E' talvez do ponto de vista do financiamento do processo de acumulação que a crise se revela com toda sua intensidade.Internamente, o sistema financeiro se mostra cada vez mais deficiente na sua tarefa de intermediação.A existencia de "dois dinheiros", um deteriorando-se com a aceleração da inflação, outro mantido no seu valor pelo mecanismo da correção monetária, realimenta a especulação, que passa a ser a mola mestra do processo de acumulação, no velho esquema de "privatizar lucros e socializar os prejuizos".

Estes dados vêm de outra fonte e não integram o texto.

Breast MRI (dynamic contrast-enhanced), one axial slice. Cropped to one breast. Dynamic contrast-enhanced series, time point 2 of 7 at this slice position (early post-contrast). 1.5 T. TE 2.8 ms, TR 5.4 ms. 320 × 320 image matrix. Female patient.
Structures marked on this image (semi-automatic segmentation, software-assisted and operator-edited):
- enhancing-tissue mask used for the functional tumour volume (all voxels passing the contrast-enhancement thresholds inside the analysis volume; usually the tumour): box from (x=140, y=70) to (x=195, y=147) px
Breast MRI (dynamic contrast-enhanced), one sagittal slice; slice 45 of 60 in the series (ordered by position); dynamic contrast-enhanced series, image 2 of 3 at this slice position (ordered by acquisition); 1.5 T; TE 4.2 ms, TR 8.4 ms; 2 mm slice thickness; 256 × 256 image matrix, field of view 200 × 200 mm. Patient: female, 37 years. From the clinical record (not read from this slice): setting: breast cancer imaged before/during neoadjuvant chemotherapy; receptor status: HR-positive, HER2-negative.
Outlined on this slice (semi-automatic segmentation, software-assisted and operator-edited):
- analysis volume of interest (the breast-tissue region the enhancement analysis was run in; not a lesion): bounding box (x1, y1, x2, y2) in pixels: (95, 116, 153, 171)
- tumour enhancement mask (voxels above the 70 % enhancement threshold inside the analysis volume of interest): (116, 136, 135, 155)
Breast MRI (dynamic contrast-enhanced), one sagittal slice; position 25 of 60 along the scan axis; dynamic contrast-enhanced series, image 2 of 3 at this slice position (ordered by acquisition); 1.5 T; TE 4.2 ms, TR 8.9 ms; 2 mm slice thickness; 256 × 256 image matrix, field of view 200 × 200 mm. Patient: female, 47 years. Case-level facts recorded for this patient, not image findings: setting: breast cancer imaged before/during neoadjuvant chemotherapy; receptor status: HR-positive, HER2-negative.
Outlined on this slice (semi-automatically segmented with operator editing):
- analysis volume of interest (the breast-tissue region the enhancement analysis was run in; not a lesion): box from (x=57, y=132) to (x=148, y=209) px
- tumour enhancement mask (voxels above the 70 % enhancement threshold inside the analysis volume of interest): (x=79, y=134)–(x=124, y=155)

Do lado externo, a divida deixa de ser um fator de estimulo da acumulação, para se tornar um grande fardo.A alta constante das taxas de juros, combinada com o excedente de recursos representado pelos "euro-dólares", amplia em estágios cada vez mais elevados a divida externa.Para viabilizar sua continuidade, o governo adota a politica de "estatização da divida", que significa uma transferência das empresas privadas para o setor público, dos ônus dessa mesma divida.Tudo isso gera um mecanismo perverso de realimentação das dividas e, por consequencia, da inflação, que se eleva sem cessar, resistindo a todas tentativas de controle "ortodoxo" da economia.

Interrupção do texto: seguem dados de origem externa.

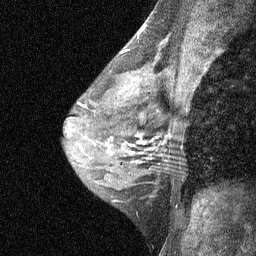
Breast MRI (dynamic contrast-enhanced), one sagittal slice; position 38 of 64 along the scan axis; dynamic contrast-enhanced study with each time point stored as its own series, time point 3 of 4 at this slice position (ordered by acquisition time); 1.5 T; TE 4.8 ms, TR 27 ms; 256 × 256 image matrix. Patient: female, 44 years. Case-level facts recorded for this patient, not image findings: setting: breast cancer imaged before/during neoadjuvant chemotherapy; receptor status: HR-positive, HER2-negative.
Annotated regions visible in this slice (semi-automatically segmented with operator editing):
- analysis volume of interest (the breast-tissue region the enhancement analysis was run in; not a lesion): bounding box <115,117,185,188> (left, top, right, bottom; pixels)
- tumour enhancement mask (voxels above the 90 % enhancement threshold inside the analysis volume of interest): <124,143,151,149>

Assim, apesar de um diagnóstico bàsicamente correto, e de uma série de iniciativas no sentido de colocá-lo em pratica, o II PND se choca com as barreiras objetivas impostas ao proceso de acumulação, tornando o plano um dos instrumentos do aprofundamento da crise(com o recurso ao endividamento) e não de sua superação.
CONCLUSÃO:
O novo padrão de acumulação inaugurado em 64, reproduz em escala ampliada as contradições já existentes, embrionáriamente, no periodo do chamado "processo de substituição de importações".Pelo menos no breve periodo 68-73 a economia brasileira demonstrou ser possivel deslanchar o crescimento acentuando e não atenuando o estilo de concentração de renda que já apresentava anteriormente.

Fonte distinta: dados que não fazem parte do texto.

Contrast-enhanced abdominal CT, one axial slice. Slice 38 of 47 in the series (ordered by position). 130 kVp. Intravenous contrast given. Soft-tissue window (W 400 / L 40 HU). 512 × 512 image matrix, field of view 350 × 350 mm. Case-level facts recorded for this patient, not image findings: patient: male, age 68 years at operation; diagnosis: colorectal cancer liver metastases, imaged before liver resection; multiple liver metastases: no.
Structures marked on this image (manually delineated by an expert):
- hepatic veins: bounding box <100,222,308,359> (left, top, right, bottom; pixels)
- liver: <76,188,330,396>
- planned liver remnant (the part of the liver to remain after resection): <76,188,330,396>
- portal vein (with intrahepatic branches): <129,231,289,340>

Há que se ressaltar o fato de que, cada vez mais o capitalismo brasileiro apresenta a crise, a recessão, a concentração de renda como sua manifestação de normalidade e o crescimento, o progresso das forças produtivas, uma ou outra iniciativa de processo distributivo, como excessão.O "milagre", o último ciclo expansivo vivido pela economia brasileira, durou apenas 5 anos e para que a acumulação de capital se mostrasse dinâmica, acentuaram-se as contradições inter-setoriais e aprofundaram-se a concentração de renda, a oligopolização e a dependência externa.
NOTAS
(1) SINGER, PAUL- A Crise Do "Milagre"-Interpretação Critica da Economia Brasileira RJ:Paz e Terra, 1989-p.108
(2)
(3) Singer, Paul-op.cit., p.114
(4) Singer, Paul-op.cit., p.116
(5) Singer, Paul-op.cit., p.120
(6) OLIVEIRA, FRANCISCO DE. Padrões de Acumulação, Oligopólios e Estado no Brasil(50-76) in:Oliveira, Francisco de.-A Economia da Dependencia Imperfeita.São Paulo: 1977, GRAAL, p.76.
(7) Singer, Paul-op.cit., p.115
(8) BELUZZO, LUIZ GONZAGA M E TAVARES, MARIA CONCEIÇÃO-" Notas sobre o Processo de Industrialização Recente no Brasil" in:Beluzzo, Luiz Gonzaga M e Coutinho, Renata(org)-Desenvolvimento Capitalista no Brasil-Ensaios sobre a Crise-Vol. I- São Paulo: 1982/83, Brasiliense, p.122.